Work item A –
Print the portion of the rows that opens with the line containing "Services compatibles avec" and continues through the end of the rows, both ends included, omitting the pictures.

Excerpt provided –

== Segment start ==

The test OpCode (I.E. eq, lt, le, ne, gt and ge) were tricky. Problems with integer overflow.

Here is the C code that I used to model the micro-code:

#include <stdio.h>
#include <stdlib.h>

int main(void)
{
  unsigned char AL=0;
  unsigned char AH=0;
  unsigned char BL=0;
  unsigned char BH=0;
  unsigned char TL=0;
  unsigned char TH=0;
  unsigned int AX;
  unsigned int BX;
  unsigned int T=0;
  unsigned int Test=0;

  for (AX=0;AX<=65535;AX++) {
    for (BX=0;BX<=65535;BX++) {

      AH=(AX>>8)&0xff;
      AL=AX&0xff;
      BH=(BX>>8)&0xff;
      BL=BX&0xff;

      // TX=-BX-1
      TH=~BH;
      TL=~BL;

      // TX=AX+TX
      T=AL+TL;
      TL=T;
      AL=1;
      if (T>255) goto L1;
        AL=0;
      L1:

      T=AH+TH+AL;
      TH=T;
      AL=1;
      if (T>255) goto L2;
        AL=0;
      L2:

      // TX=TX+1
      T=TL+1;
      TL=T;
      AH=1;
      if (T>255) goto L3;
        AH=0;
      L3:
      T=TH+AH;
      TH=T;
      // AH=1;
      // if (T>255) goto L4;
      //  AH=0;
      // L4:

      // Test results!
      Test=0;
      if ((AL==1)&&(AX >BX)) Test=1;          // AX GT BX
      if ((AL==0)&&(AX<=BX)) Test=1;          // AX LE BX
      if ((AH==1)&&(AX==BX)) Test=1;          // AX EQ BX
      if ((AH==0)&&(AX!=BX)) Test=1;          // AX NE BX
      if ((AL==0)&&(AH==0)&&(AX!=BX)) Test=1; // AX LT BX
      if ((AL==1)||(AH==1)&&(AX!=BX)) Test=1; // AX GE BX
      if (Test==0) {
        printf("AX=%d > BX=%d GT=%s\n",AX,BX,AL?"true":"false");
      }

      // printf("%5d %5d: AX-BX-1 = %3d %3d",AX,BX,TH,TL); getchar();
      // printf("AX=%d > BX=%d GT=%s",AX,BX,AL?"true":"false"); getchar();

    }
  }

  return 0;
}

Okay, it looks very weird but it mimics the micro-code. If it works then I have confidence that the micro-code works. Here is the resulting micro-code:

The code return two flags:

• AL==1 if AX > BX
• AH==1 if AX == BX

Depending on the test, using these two codes, AX is set  either to 0 (false) or 1 (true).

Remaining OpCode

The remaining OpCodes are:

• mulAxBx (imul)

== Segment end ==

(Data entries)
== Segment start ==

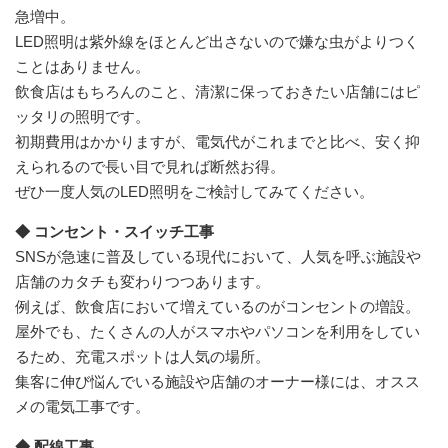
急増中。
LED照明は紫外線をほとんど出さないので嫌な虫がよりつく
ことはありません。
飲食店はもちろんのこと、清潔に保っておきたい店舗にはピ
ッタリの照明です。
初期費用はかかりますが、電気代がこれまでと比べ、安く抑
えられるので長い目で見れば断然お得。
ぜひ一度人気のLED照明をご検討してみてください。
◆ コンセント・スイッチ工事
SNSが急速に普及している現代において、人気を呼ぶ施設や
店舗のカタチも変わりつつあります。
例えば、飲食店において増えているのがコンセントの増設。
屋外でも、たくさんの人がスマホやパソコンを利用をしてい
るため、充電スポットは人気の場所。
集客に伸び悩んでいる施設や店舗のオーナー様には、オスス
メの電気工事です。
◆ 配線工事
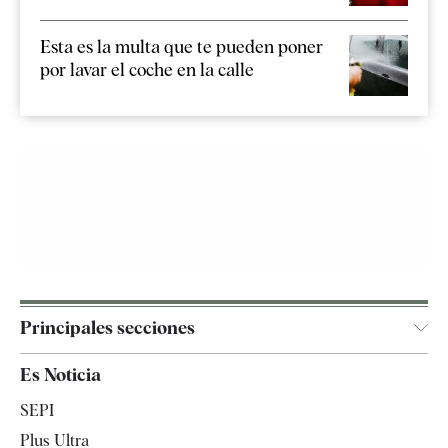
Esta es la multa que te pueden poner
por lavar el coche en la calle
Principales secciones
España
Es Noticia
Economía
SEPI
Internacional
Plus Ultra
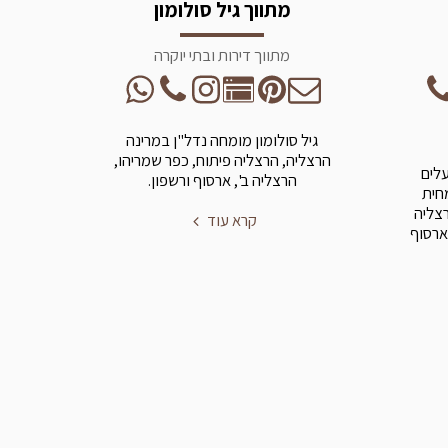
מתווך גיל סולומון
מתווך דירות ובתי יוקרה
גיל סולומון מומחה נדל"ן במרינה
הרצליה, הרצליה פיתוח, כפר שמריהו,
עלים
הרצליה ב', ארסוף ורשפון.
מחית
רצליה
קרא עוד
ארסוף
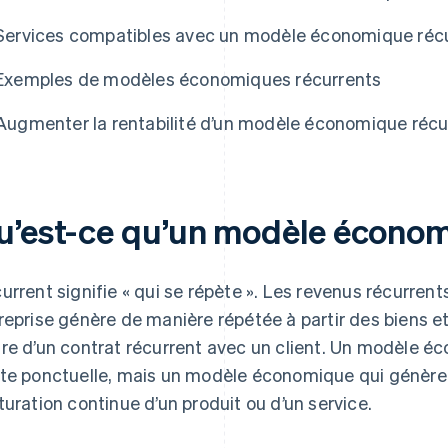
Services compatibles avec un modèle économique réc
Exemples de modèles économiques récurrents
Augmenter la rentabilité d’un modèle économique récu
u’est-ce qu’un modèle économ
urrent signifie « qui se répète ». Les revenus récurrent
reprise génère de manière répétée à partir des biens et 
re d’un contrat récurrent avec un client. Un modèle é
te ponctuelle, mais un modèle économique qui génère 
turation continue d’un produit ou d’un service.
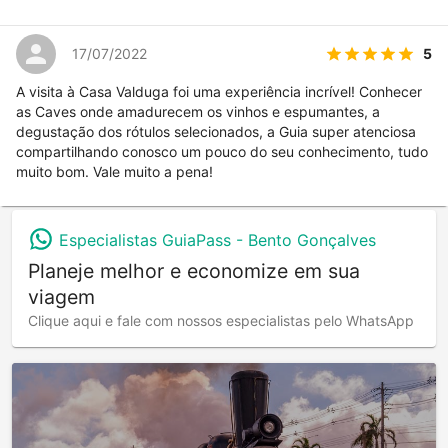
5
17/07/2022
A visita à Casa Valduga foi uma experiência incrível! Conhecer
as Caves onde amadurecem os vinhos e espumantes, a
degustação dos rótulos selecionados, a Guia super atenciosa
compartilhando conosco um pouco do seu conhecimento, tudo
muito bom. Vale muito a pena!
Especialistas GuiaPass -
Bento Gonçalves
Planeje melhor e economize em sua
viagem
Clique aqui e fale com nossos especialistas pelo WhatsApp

== Segment end ==

Work item B –
Output the part of the micro-code excerpt that opens with the words containing "The code return" and closes with "or 1 (true).", copied word for word.

Answer section A –
Services compatibles avec un modèle économique réc
Exemples de modèles économiques récurrents
Augmenter la rentabilité d’un modèle économique récu
u’est-ce qu’un modèle économ
urrent signifie « qui se répète ». Les revenus récurrent
reprise génère de manière répétée à partir des biens et 
re d’un contrat récurrent avec un client. Un modèle é
te ponctuelle, mais un modèle économique qui génère 
turation continue d’un produit ou d’un service.
5
17/07/2022
A visita à Casa Valduga foi uma experiência incrível! Conhecer
as Caves onde amadurecem os vinhos e espumantes, a
degustação dos rótulos selecionados, a Guia super atenciosa
compartilhando conosco um pouco do seu conhecimento, tudo
muito bom. Vale muito a pena!
Especialistas GuiaPass -
Bento Gonçalves
Planeje melhor e economize em sua
viagem
Clique aqui e fale com nossos especialistas pelo WhatsApp

Answer section B –
The code return two flags:

• AL==1 if AX > BX
• AH==1 if AX == BX

Depending on the test, using these two codes, AX is set  either to 0 (false) or 1 (true).